Great comparison and examples

This was very helpful. It's difficult to find real information on the web, and this article goes into the right level of depth on weighing four obvious ways to sell a c corp. I have friends that have formed new companies with the intent of selling via attracting a c-corp buyer. Oddly, some of them formed as LLC's. Found this article that described some of the startup/operation differences: Incorporate as an LLC, S-Corp, or C-Corp. It didn't however, touch on the exit strategy. This article does.

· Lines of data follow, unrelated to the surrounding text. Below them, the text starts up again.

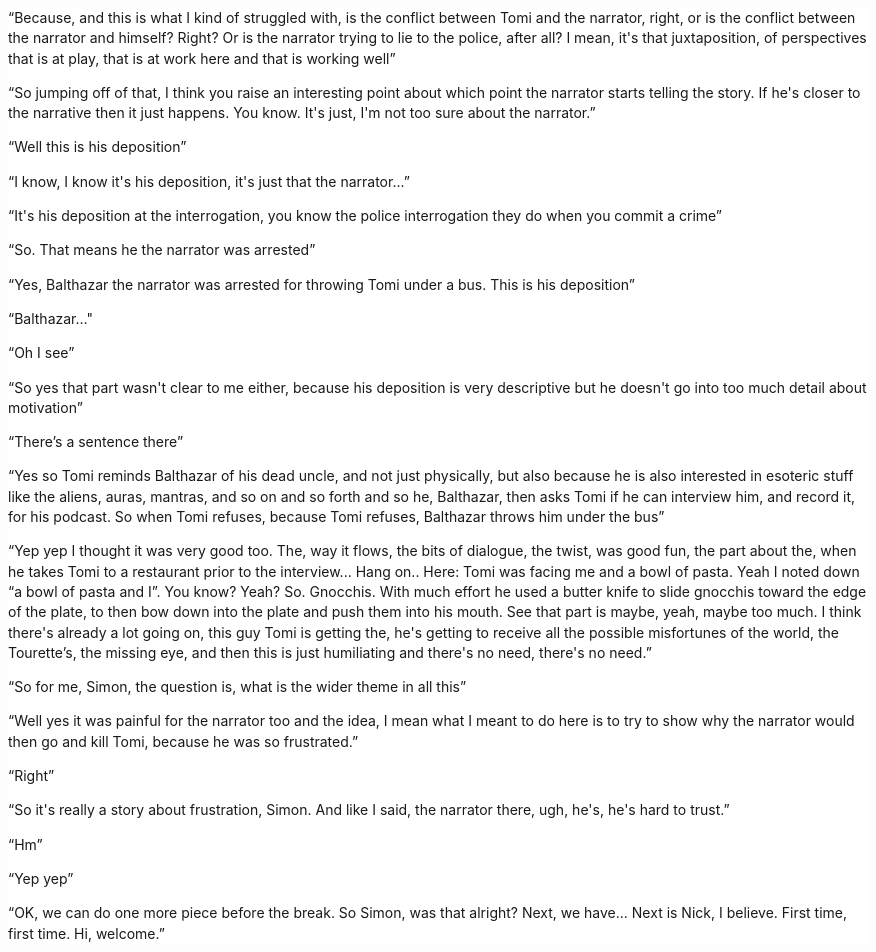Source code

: “Because, and this is what I kind of struggled with, is the conflict between Tomi and the narrator, right, or is the conflict between the narrator and himself? Right? Or is the narrator trying to lie to the police, after all? I mean, it's that juxtaposition, of perspectives that is at play, that is at work here and that is working well”

“So jumping off of that, I think you raise an interesting point about which point the narrator starts telling the story. If he's closer to the narrative then it just happens. You know. It's just, I'm not too sure about the narrator.”

“Well this is his deposition”

“I know, I know it's his deposition, it's just that the narrator...”

“It's his deposition at the interrogation, you know the police interrogation they do when you commit a crime”

“So. That means he the narrator was arrested”

“Yes, Balthazar the narrator was arrested for throwing Tomi under a bus. This is his deposition”

“Balthazar…"

“Oh I see”

“So yes that part wasn't clear to me either, because his deposition is very descriptive but he doesn't go into too much detail about motivation”

“There’s a sentence there”

“Yes so Tomi reminds Balthazar of his dead uncle, and not just physically, but also because he is also interested in esoteric stuff like the aliens, auras, mantras, and so on and so forth and so he, Balthazar, then asks Tomi if he can interview him, and record it, for his podcast. So when Tomi refuses, because Tomi refuses, Balthazar throws him under the bus”

“Yep yep I thought it was very good too. The, way it flows, the bits of dialogue, the twist, was good fun, the part about the, when he takes Tomi to a restaurant prior to the interview... Hang on.. Here: Tomi was facing me and a bowl of pasta. Yeah I noted down “a bowl of pasta and I”. You know? Yeah? So. Gnocchis. With much effort he used a butter knife to slide gnocchis toward the edge of the plate, to then bow down into the plate and push them into his mouth. See that part is maybe, yeah, maybe too much. I think there's already a lot going on, this guy Tomi is getting the, he's getting to receive all the possible misfortunes of the world, the Tourette’s, the missing eye, and then this is just humiliating and there's no need, there's no need.”

“So for me, Simon, the question is, what is the wider theme in all this”

“Well yes it was painful for the narrator too and the idea, I mean what I meant to do here is to try to show why the narrator would then go and kill Tomi, because he was so frustrated.”

“Right”

“So it's really a story about frustration, Simon. And like I said, the narrator there, ugh, he's, he's hard to trust.”

“Hm”

“Yep yep”

“OK, we can do one more piece before the break. So Simon, was that alright? Next, we have... Next is Nick, I believe. First time, first time. Hi, welcome.”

Valuation and assignment of income

I appreciate that a case study can't be "muddied" by every "reality", but two consideration should be addressed. First, if a sale is "at the door" caution must be exercised to not fall into an "anticipatory assignment of income" attack. As most clients don't come to this point without an acceptable offer in hand this is not a remote a concern. Second, assuming that you avoid the first issue, can't the value of the CRUT contibution be "tax effected" to reflect at least the taxes likely paid on a liquidation? Or, worse, tax effected for a "taxable owner's situation"? These could meaningfully reduce the charitable deduction. When the proceeds "hit" the unitrust amount would recover.

Observations on C Corp Sale vs. CRT

Two observations: 1. The format to analyze the four alternatives is very good, but I have to believe that the selling price of the stock would be significantly less than a sale of assets due to the inherent C corp. tax. Thus, I don't believe the numbers as stated are a fair comparison. 2. The final chart of numbers adds the life insurance component but does not adjust for the fact that the premiums are all paid before the proceeds kick in. An interest factor should be included to make an apples-to-apples comparison.

Anderson Case Study

I would like to see the premiums for life ins based on Gtd Survivor UL policy...8% is a bit bullish for these times, especially when you look at the very poor performance of VUL over the past several years.

Response to Observations

Tom, Thanks for your comments; both are well taken. Contingent tax liabilities are certainly an issue that can, depending on the type of business and its depreciable asset structure, drive the price of a stock sale down. However, for purposes of education and not to confuse a comparison of the numbers any further, we decided to stick with like values. Donors contemplating using a CRT for these purposes should explore the tax economics of taking a lower price to facilitate a stock sale. Regarding your second comment, it is certainly prudent to apply discounted cash flow analysis to all cash flows contained in the analysis, not only the terminal value of the life insurance.

Payment of income tax by corp owned by CRT

If the trustee is owner of the shares in a closely held C corp, and the assets of that corp are sold, wouldn't the payment of income tax upon such asset sales proceeds be an impermissible distribution that would disqualify the CRT?

Payment of income tax by corp owned by CRT

No, because the tax payment would be made by the corporation and not by the CRT; therefore, it would not be a distribution from the trust.